GAN DIO‐NASH mice recapitulate the various histological stages of human disease, as determined by automated deep learning‐based image analysis. Late‐stage hepatic complications in GAN DIO‐NASH mice were characterized by advanced fibrosis and progressive tumor burden with a consistent HCC profile in the absence of cirrhosis. We observed a striking similarity between histological outcomes of semaglutide and lanifibranor treatment in GAN DIO‐NASH mice compared to corresponding clinical trials for NASH. Low‐caloric dietary intervention also promoted substantial benefits on metabolic, biochemical, and histological end points in GAN DIO‐NASH mice. Here, we also present an online interactive data browsing system for exploring global gene expression changes in response to pharmacological treatment in GAN DIO‐NASH mice. Collectively, our findings highlight the translatability and utility of GAN DIO‐NASH mice in preclinical drug development.

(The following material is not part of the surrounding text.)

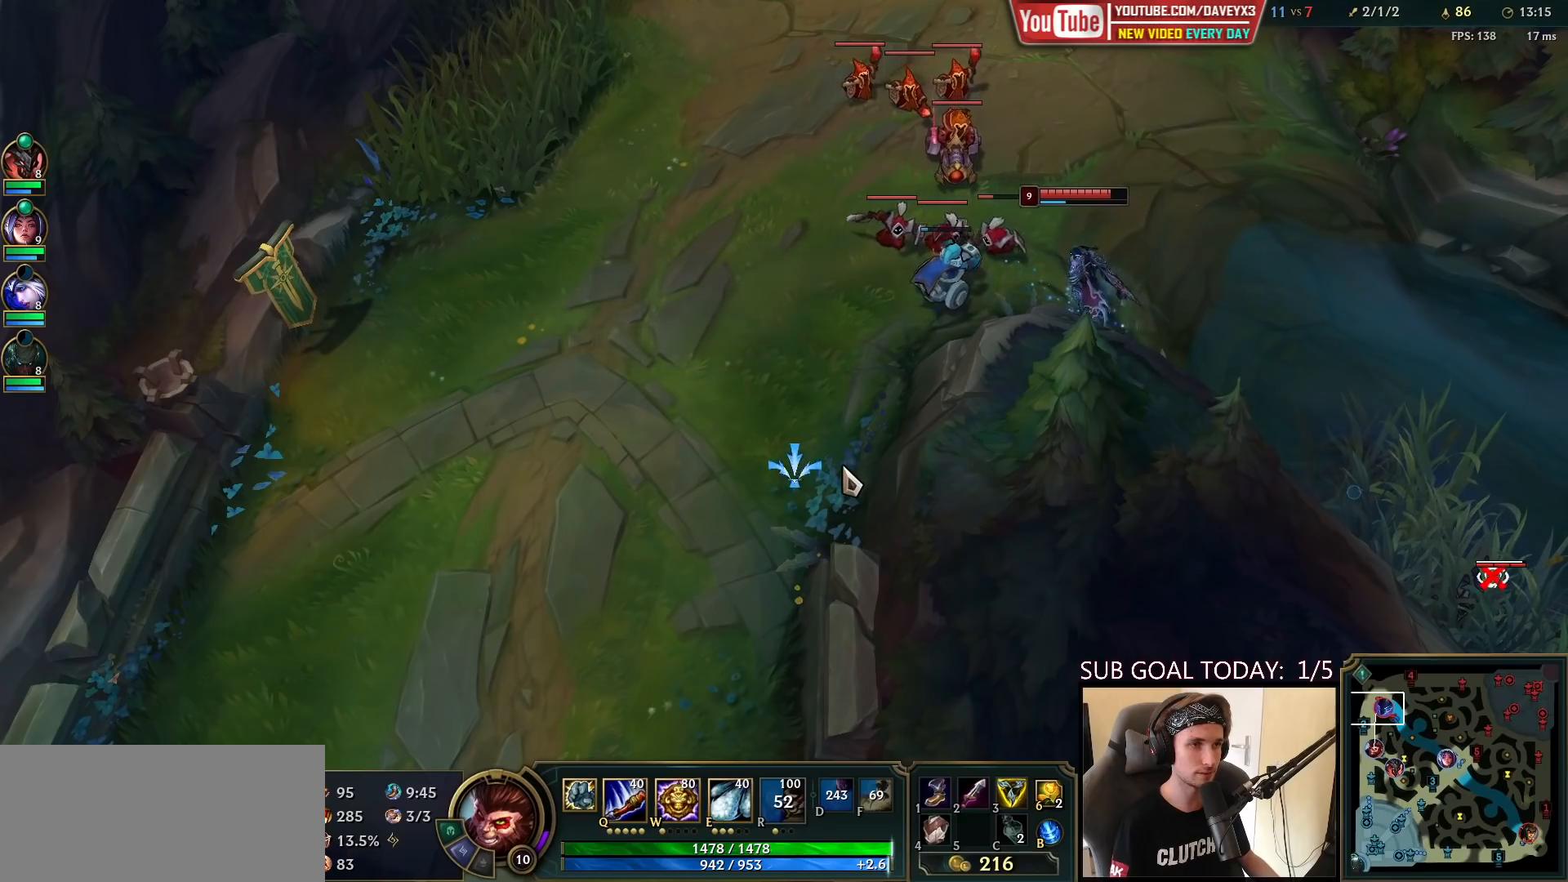
{"keys": [], "mouse": [], "events": []}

Currently accepted histological endpoints for conditional drug approval in precirrhotic NASH are based on manual semiquantitative histopathological scoring. 35 The NASH CRN scoring system is widely used in clinical trials and is largely reproducible in mouse models of NASH. 13 , 33 As for any manual scoring system, the NASH CRN scoring system has inherent limitations due to inter‐ and intra‐observer variability. 35 To overcome these challenges, we developed and implemented an automated deep learning‐based pipeline (GHOST) for objective and reproducible assessment of NASH CRN scores in GAN DIO‐NASH mice. Whole‐section NAS and fibrosis scores generated by the GHOST pipeline were in strong concordance with manual scoring by expert pathologists. Whereas single ordinal scoring provides discrete readouts on liver architectural changes, GHOST also enabled quantitative assessment of NASH histomorphological hallmarks in GAN DIO‐NASH mice.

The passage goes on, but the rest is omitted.